Re: [PATCH 1/4] locking/ww_mutex: Fix a deadlock affecting ww_mutexes

From: Peter Zijlstra
Date: Wed Nov 23 2016 - 10:19:33 EST


On Wed, Nov 23, 2016 at 12:25:22PM +0100, Nicolai Hähnle wrote:
> @@ -473,7 +476,14 @@ void __sched ww_mutex_unlock(struct ww_mutex *lock)
> */
> mutex_clear_owner(&lock->base);
> #endif
> - __mutex_fastpath_unlock(&lock->base.count, __mutex_unlock_slowpath);
> + /*
> + * A previously _not_ waiting task may acquire the lock via the fast
> + * path during our unlock. In that case, already waiting tasks may have
> + * to back off to avoid a deadlock.
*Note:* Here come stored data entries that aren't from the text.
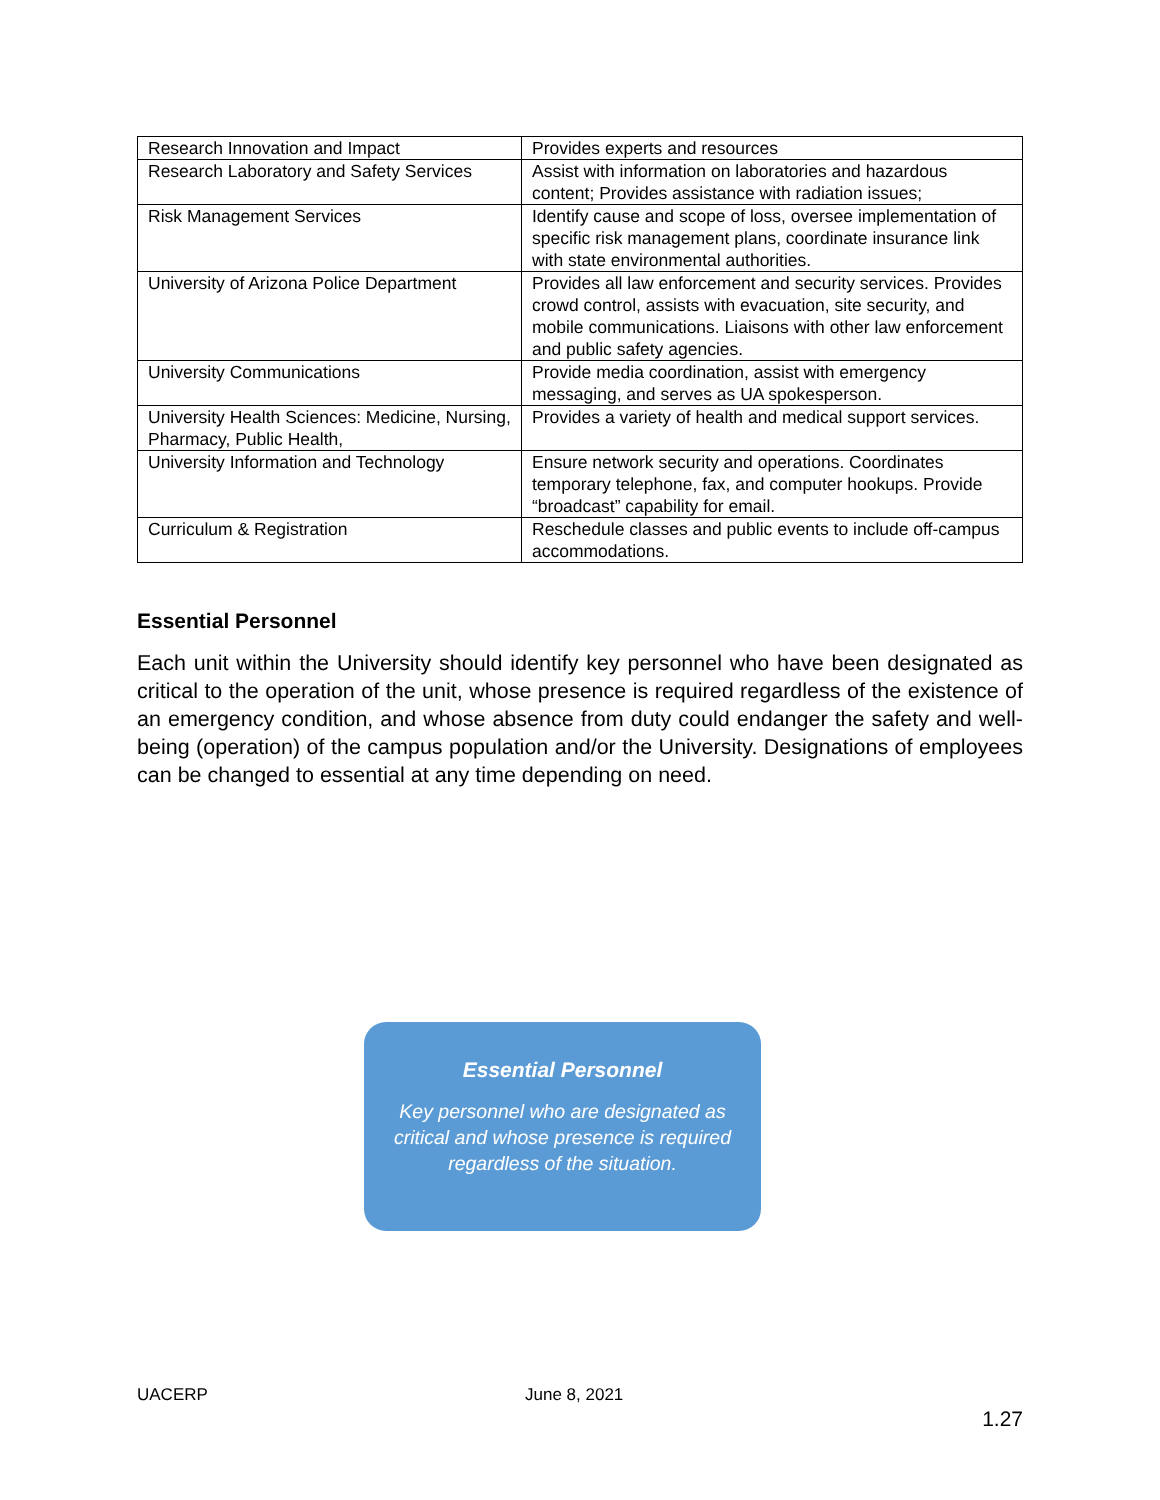| Research Innovation and Impact | Provides experts and resources |
| Research Laboratory and Safety Services | Assist with information on laboratories and hazardous content; Provides assistance with radiation issues; |
| Risk Management Services | Identify cause and scope of loss, oversee implementation of specific risk management plans, coordinate insurance link with state environmental authorities. |
| University of Arizona Police Department | Provides all law enforcement and security services. Provides crowd control, assists with evacuation, site security, and mobile communications. Liaisons with other law enforcement and public safety agencies. |
| University Communications | Provide media coordination, assist with emergency messaging, and serves as UA spokesperson. |
| University Health Sciences: Medicine, Nursing, Pharmacy, Public Health, | Provides a variety of health and medical support services. |
| University Information and Technology | Ensure network security and operations. Coordinates temporary telephone, fax, and computer hookups. Provide “broadcast” capability for email. |
| Curriculum & Registration | Reschedule classes and public events to include off-campus accommodations. |
Essential Personnel
Each unit within the University should identify key personnel who have been designated as critical to the operation of the unit, whose presence is required regardless of the existence of an emergency condition, and whose absence from duty could endanger the safety and well-being (operation) of the campus population and/or the University. Designations of employees can be changed to essential at any time depending on need.
Essential Personnel
Key personnel who are designated as critical and whose presence is required regardless of the situation.
UACERP June 8, 2021
1.27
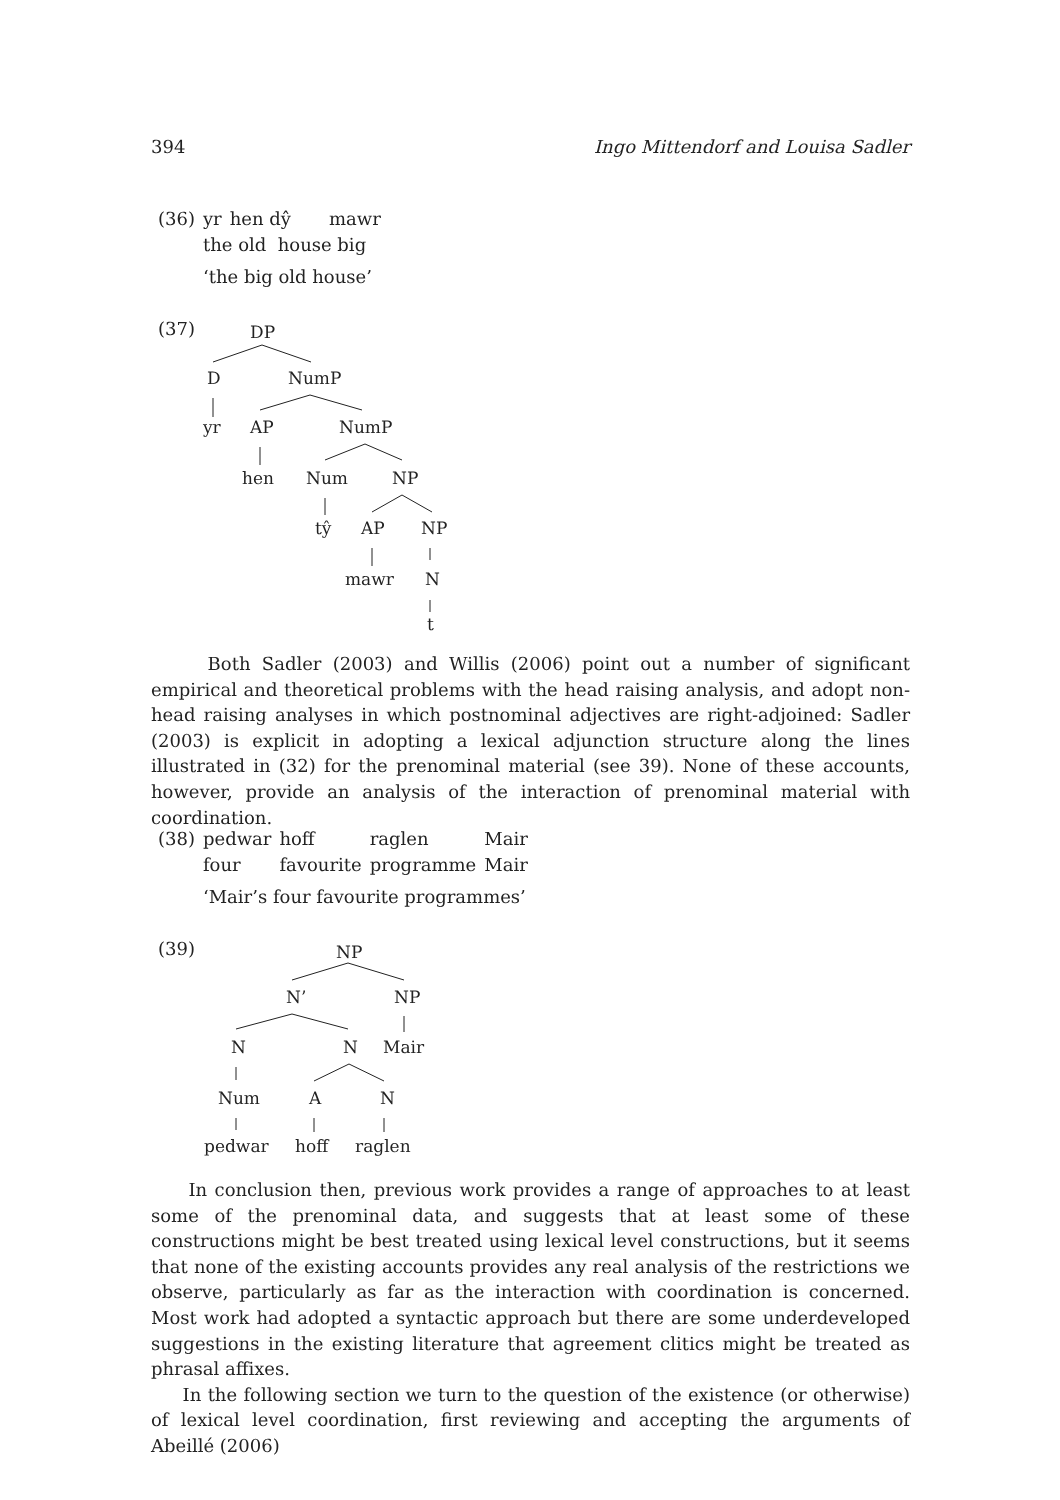394 Ingo Mittendorf and Louisa Sadler
| (36) | yr | hen dŷ | mawr |
| | the old house big | | |
| | ‘the big old house’ | | |
(37)
DP
D
NumP
yr
AP
NumP
hen
Num
NP
tŷ
AP
NP
mawr
N
t
NP
N’
NP
N
N
Mair
Num
A
N
pedwar
hoff
raglen
Both Sadler (2003) and Willis (2006) point out a number of significant empirical and theoretical problems with the head raising analysis, and adopt non-head raising analyses in which postnominal adjectives are right-adjoined: Sadler (2003) is explicit in adopting a lexical adjunction structure along the lines illustrated in (32) for the prenominal material (see 39). None of these accounts, however, provide an analysis of the interaction of prenominal material with coordination.
| (38) | pedwar | hoff | raglen | Mair |
| | four | favourite | programme | Mair |
| | ‘Mair’s four favourite programmes’ | | | |
(39)
In conclusion then, previous work provides a range of approaches to at least some of the prenominal data, and suggests that at least some of these constructions might be best treated using lexical level constructions, but it seems that none of the existing accounts provides any real analysis of the restrictions we observe, particularly as far as the interaction with coordination is concerned. Most work had adopted a syntactic approach but there are some underdeveloped suggestions in the existing literature that agreement clitics might be treated as phrasal affixes.
In the following section we turn to the question of the existence (or otherwise) of lexical level coordination, first reviewing and accepting the arguments of Abeillé (2006)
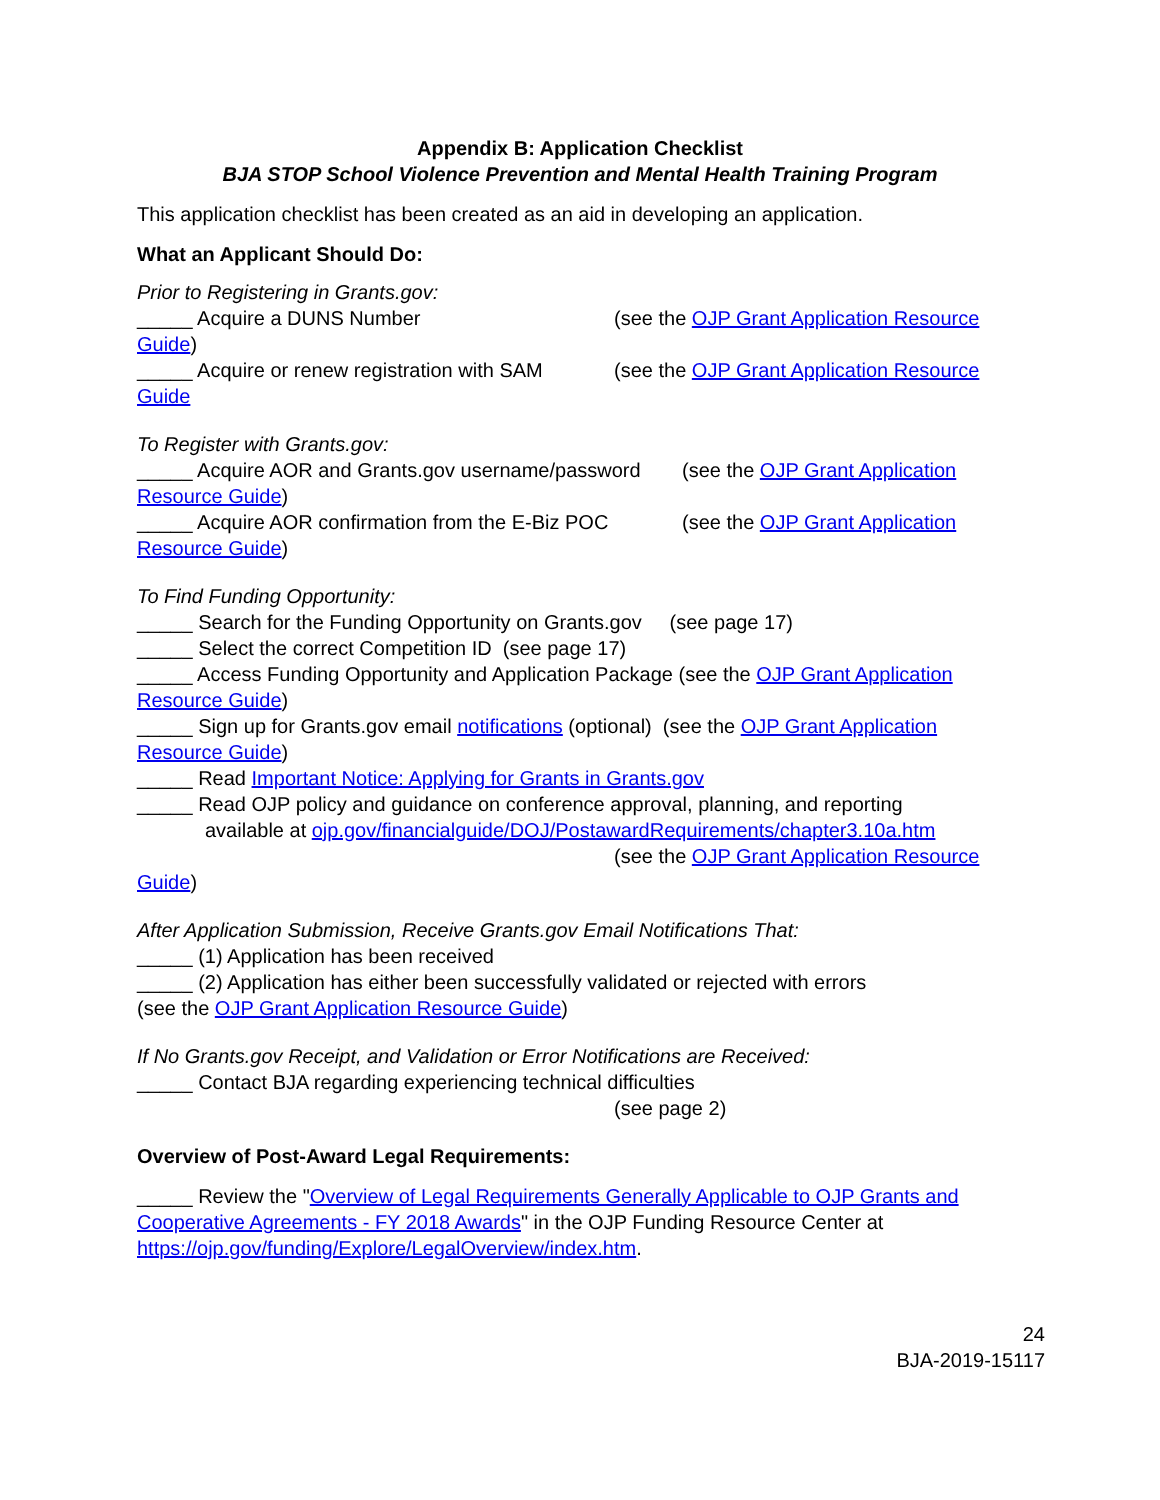Appendix B: Application Checklist
BJA STOP School Violence Prevention and Mental Health Training Program
This application checklist has been created as an aid in developing an application.
What an Applicant Should Do:
Prior to Registering in Grants.gov:
_____ Acquire a DUNS Number (see the OJP Grant Application Resource Guide)
_____ Acquire or renew registration with SAM (see the OJP Grant Application Resource Guide
To Register with Grants.gov:
_____ Acquire AOR and Grants.gov username/password (see the OJP Grant Application Resource Guide)
_____ Acquire AOR confirmation from the E-Biz POC (see the OJP Grant Application Resource Guide)
To Find Funding Opportunity:
_____ Search for the Funding Opportunity on Grants.gov (see page 17)
_____ Select the correct Competition ID (see page 17)
_____ Access Funding Opportunity and Application Package (see the OJP Grant Application Resource Guide)
_____ Sign up for Grants.gov email notifications (optional) (see the OJP Grant Application Resource Guide)
_____ Read Important Notice: Applying for Grants in Grants.gov
_____ Read OJP policy and guidance on conference approval, planning, and reporting
available at ojp.gov/financialguide/DOJ/PostawardRequirements/chapter3.10a.htm
(see the OJP Grant Application Resource
Guide)
After Application Submission, Receive Grants.gov Email Notifications That:
_____ (1) Application has been received
_____ (2) Application has either been successfully validated or rejected with errors
(see the OJP Grant Application Resource Guide)
If No Grants.gov Receipt, and Validation or Error Notifications are Received:
_____ Contact BJA regarding experiencing technical difficulties
(see page 2)
Overview of Post-Award Legal Requirements:
_____ Review the "Overview of Legal Requirements Generally Applicable to OJP Grants and Cooperative Agreements - FY 2018 Awards" in the OJP Funding Resource Center at https://ojp.gov/funding/Explore/LegalOverview/index.htm.
24
BJA-2019-15117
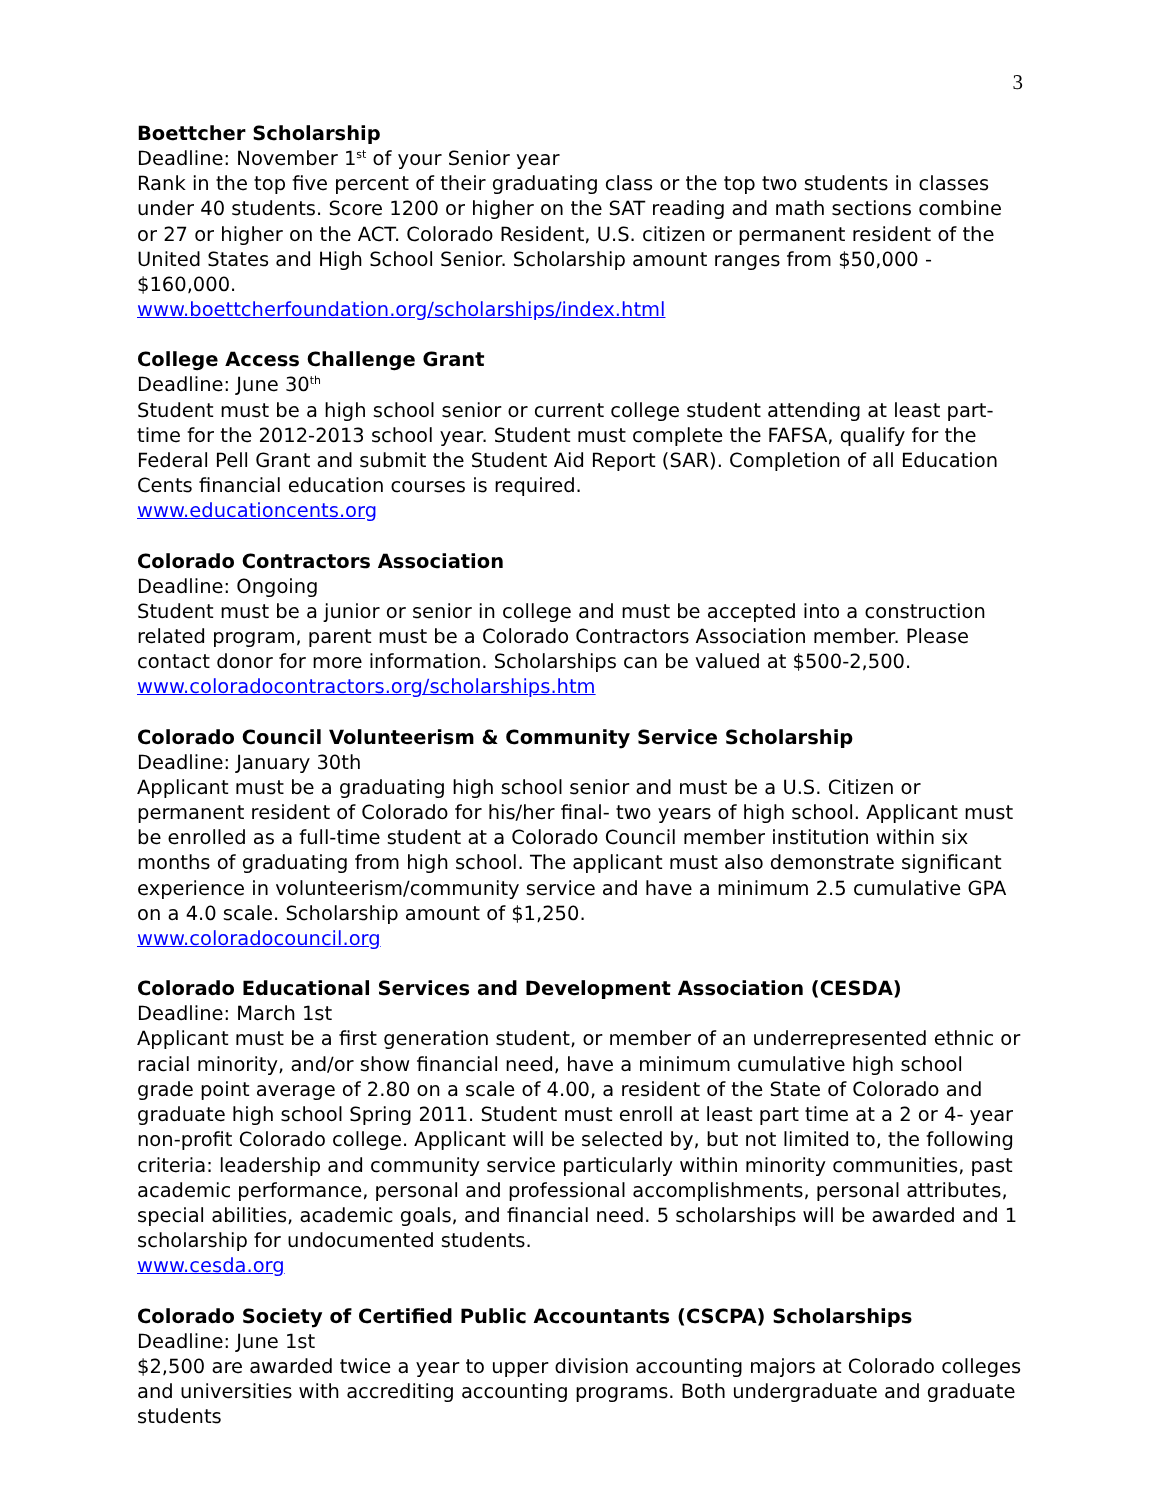3
Boettcher Scholarship
Deadline: November 1<sup>st</sup> of your Senior year
Rank in the top five percent of their graduating class or the top two students in classes under 40 students. Score 1200 or higher on the SAT reading and math sections combine or 27 or higher on the ACT. Colorado Resident, U.S. citizen or permanent resident of the United States and High School Senior. Scholarship amount ranges from $50,000 - $160,000.
www.boettcherfoundation.org/scholarships/index.html
College Access Challenge Grant
Deadline: June 30<sup>th</sup>
Student must be a high school senior or current college student attending at least part-time for the 2012-2013 school year. Student must complete the FAFSA, qualify for the Federal Pell Grant and submit the Student Aid Report (SAR). Completion of all Education Cents financial education courses is required.
www.educationcents.org
Colorado Contractors Association
Deadline: Ongoing
Student must be a junior or senior in college and must be accepted into a construction related program, parent must be a Colorado Contractors Association member. Please contact donor for more information. Scholarships can be valued at $500-2,500.
www.coloradocontractors.org/scholarships.htm
Colorado Council Volunteerism & Community Service Scholarship
Deadline: January 30th
Applicant must be a graduating high school senior and must be a U.S. Citizen or permanent resident of Colorado for his/her final- two years of high school. Applicant must be enrolled as a full-time student at a Colorado Council member institution within six months of graduating from high school. The applicant must also demonstrate significant experience in volunteerism/community service and have a minimum 2.5 cumulative GPA on a 4.0 scale. Scholarship amount of $1,250.
www.coloradocouncil.org
Colorado Educational Services and Development Association (CESDA)
Deadline: March 1st
Applicant must be a first generation student, or member of an underrepresented ethnic or racial minority, and/or show financial need, have a minimum cumulative high school grade point average of 2.80 on a scale of 4.00, a resident of the State of Colorado and graduate high school Spring 2011. Student must enroll at least part time at a 2 or 4- year non-profit Colorado college. Applicant will be selected by, but not limited to, the following criteria: leadership and community service particularly within minority communities, past academic performance, personal and professional accomplishments, personal attributes, special abilities, academic goals, and financial need. 5 scholarships will be awarded and 1 scholarship for undocumented students.
www.cesda.org
Colorado Society of Certified Public Accountants (CSCPA) Scholarships
Deadline: June 1st
$2,500 are awarded twice a year to upper division accounting majors at Colorado colleges and universities with accrediting accounting programs. Both undergraduate and graduate students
Wake up all waiters so that they
> + * can check their acquire context stamp against the new owner.
> + */
> + __mutex_fastpath_unlock(&lock->base.count,
> + __mutex_unlock_slowpath_wakeall);
> }

So doing a wake-all has obvious issues with thundering herd etc.. Also,
with the new mutex, you'd not be able to do hand-off, which would
introduce starvation cases.

Ideally we'd iterate the blocked list and pick the waiter with the
earliest stamp, or we'd maintain the list in stamp order instead of
FIFO, for ww_mutex.